» Exercise requirements
Rewrite each of the records below with every "locality" changed to "site" and everything else unchanged. Leave the pictures out.

» Material provided
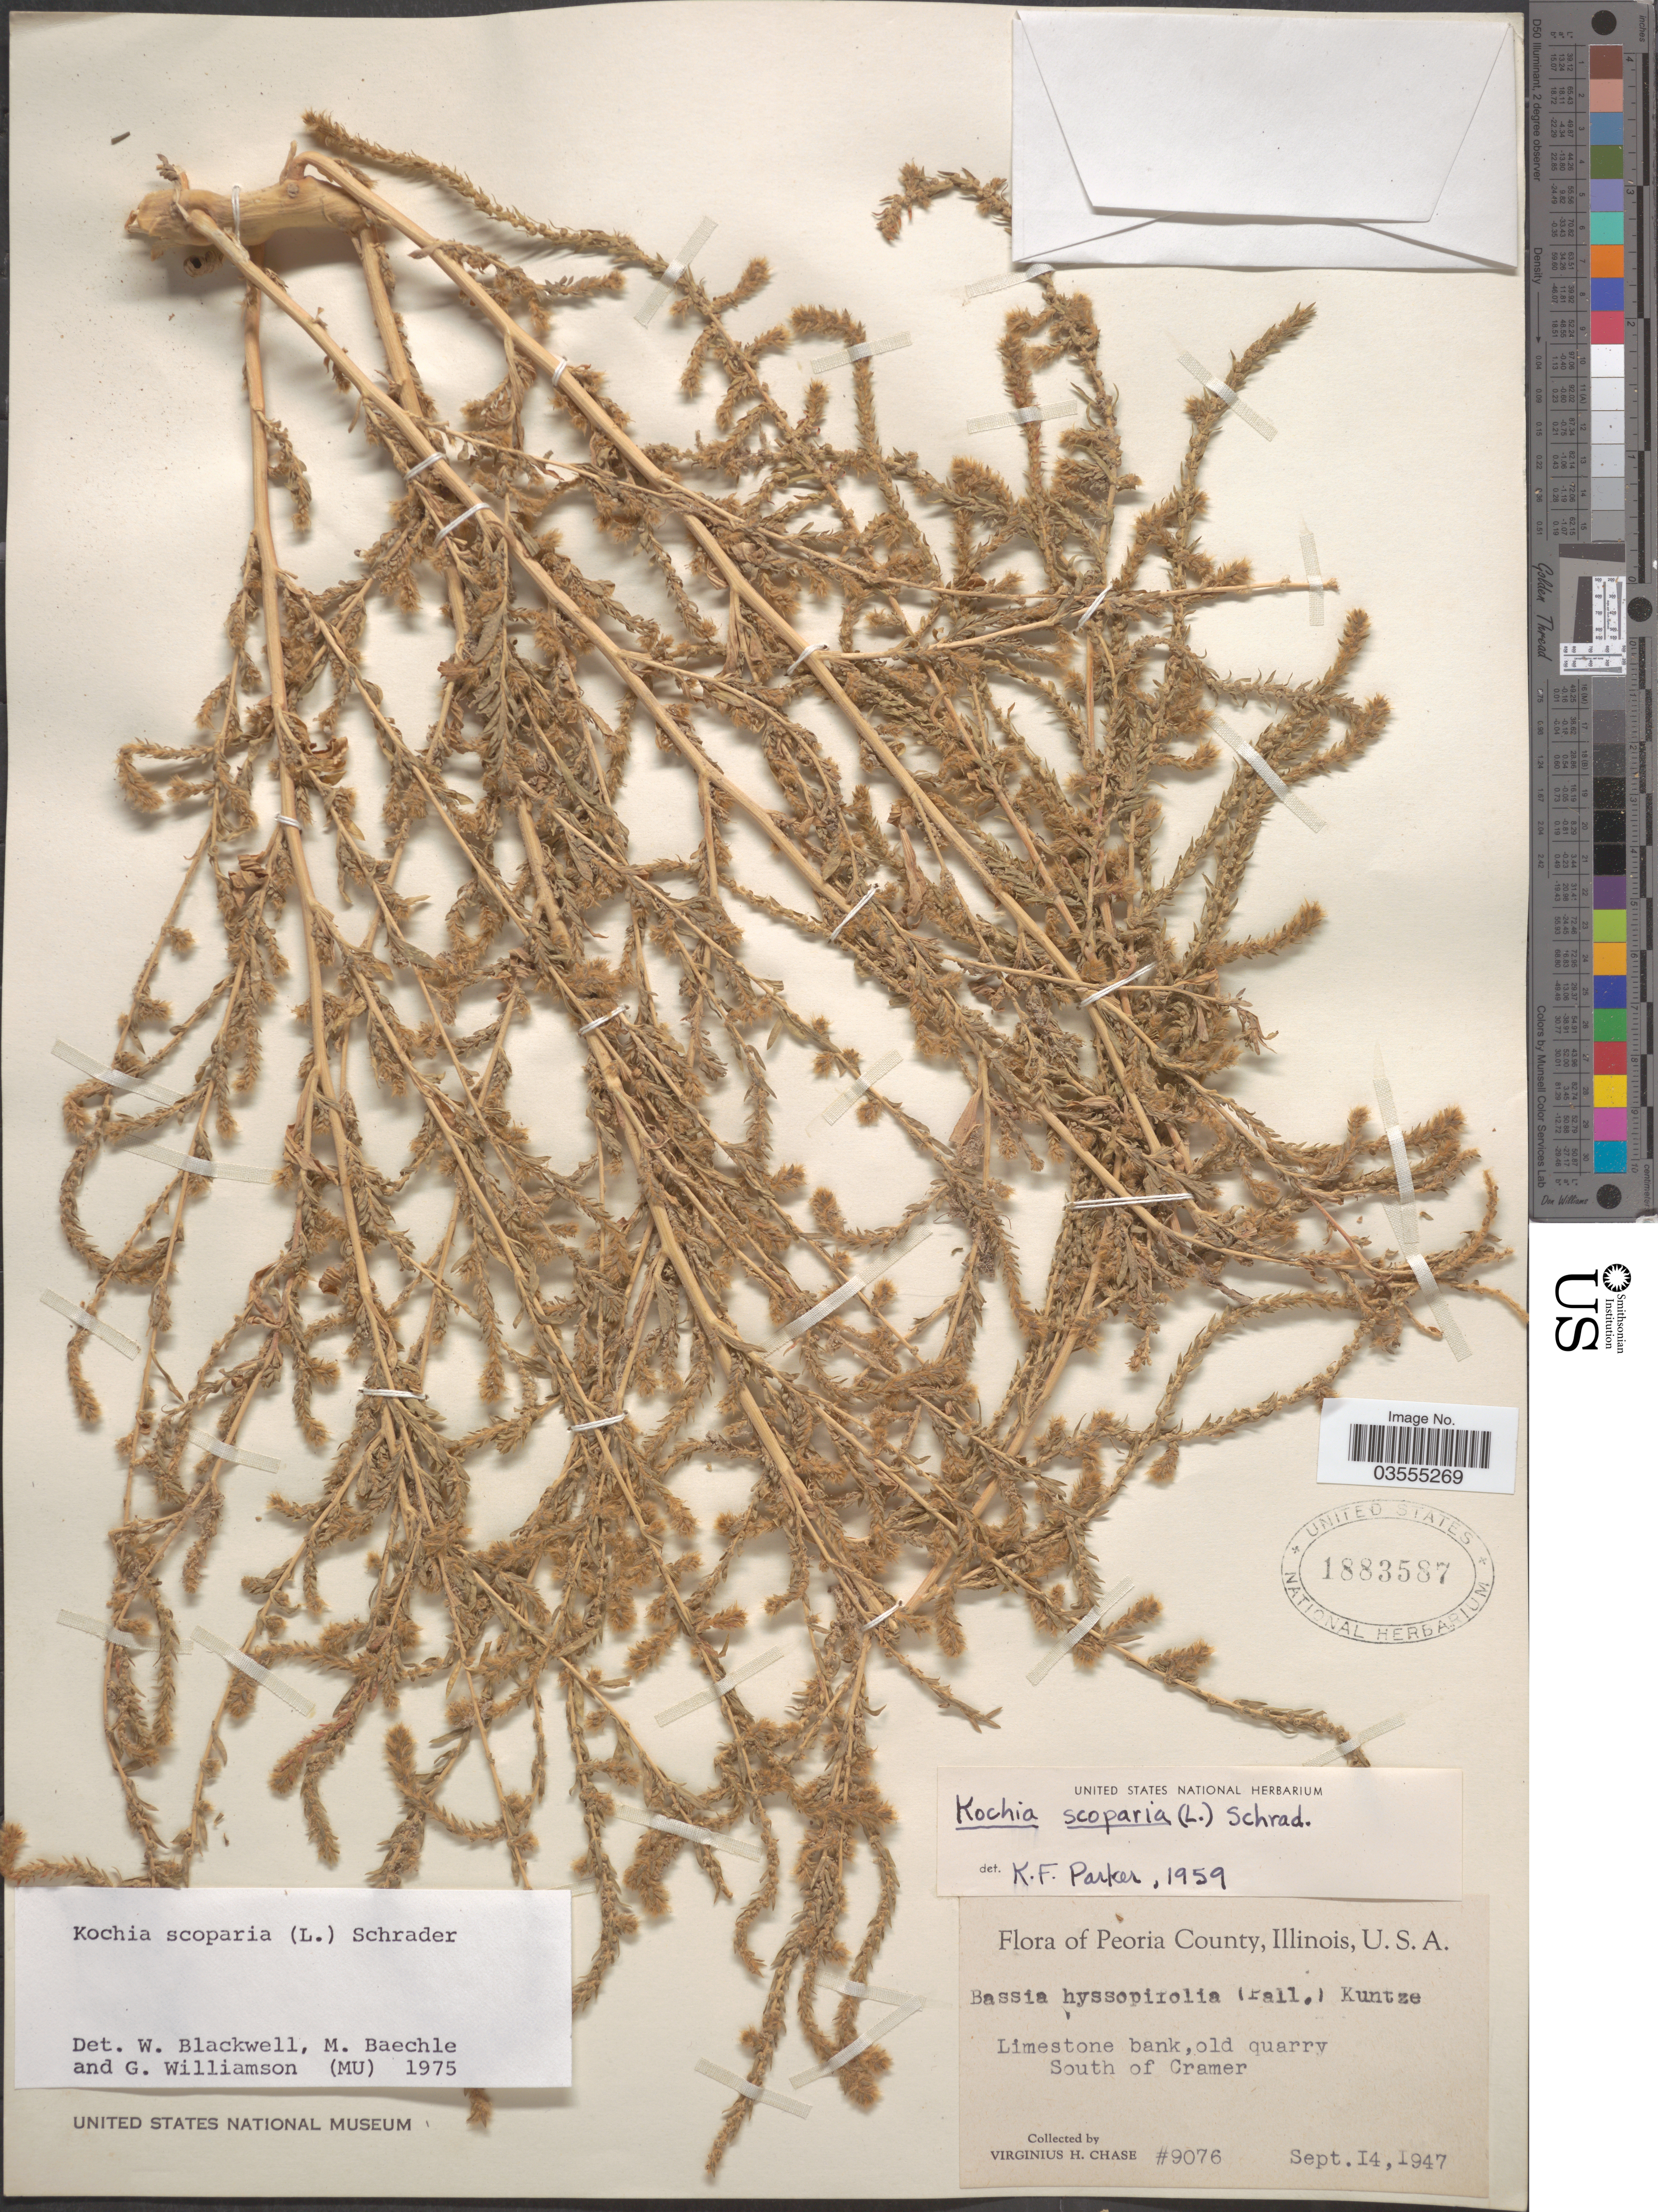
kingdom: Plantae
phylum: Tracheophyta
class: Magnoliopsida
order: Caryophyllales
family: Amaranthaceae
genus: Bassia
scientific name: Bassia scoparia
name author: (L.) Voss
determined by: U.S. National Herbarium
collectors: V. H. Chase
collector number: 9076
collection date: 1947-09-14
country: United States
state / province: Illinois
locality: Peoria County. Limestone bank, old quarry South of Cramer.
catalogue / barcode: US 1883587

» Solution to this task
kingdom: Plantae
phylum: Tracheophyta
class: Magnoliopsida
order: Caryophyllales
family: Amaranthaceae
genus: Bassia
scientific name: Bassia scoparia
name author: (L.) Voss
determined by: U.S. National Herbarium
collectors: V. H. Chase
collector number: 9076
collection date: 1947-09-14
country: United States
state / province: Illinois
site: Peoria County. Limestone bank, old quarry South of Cramer.
catalogue / barcode: US 1883587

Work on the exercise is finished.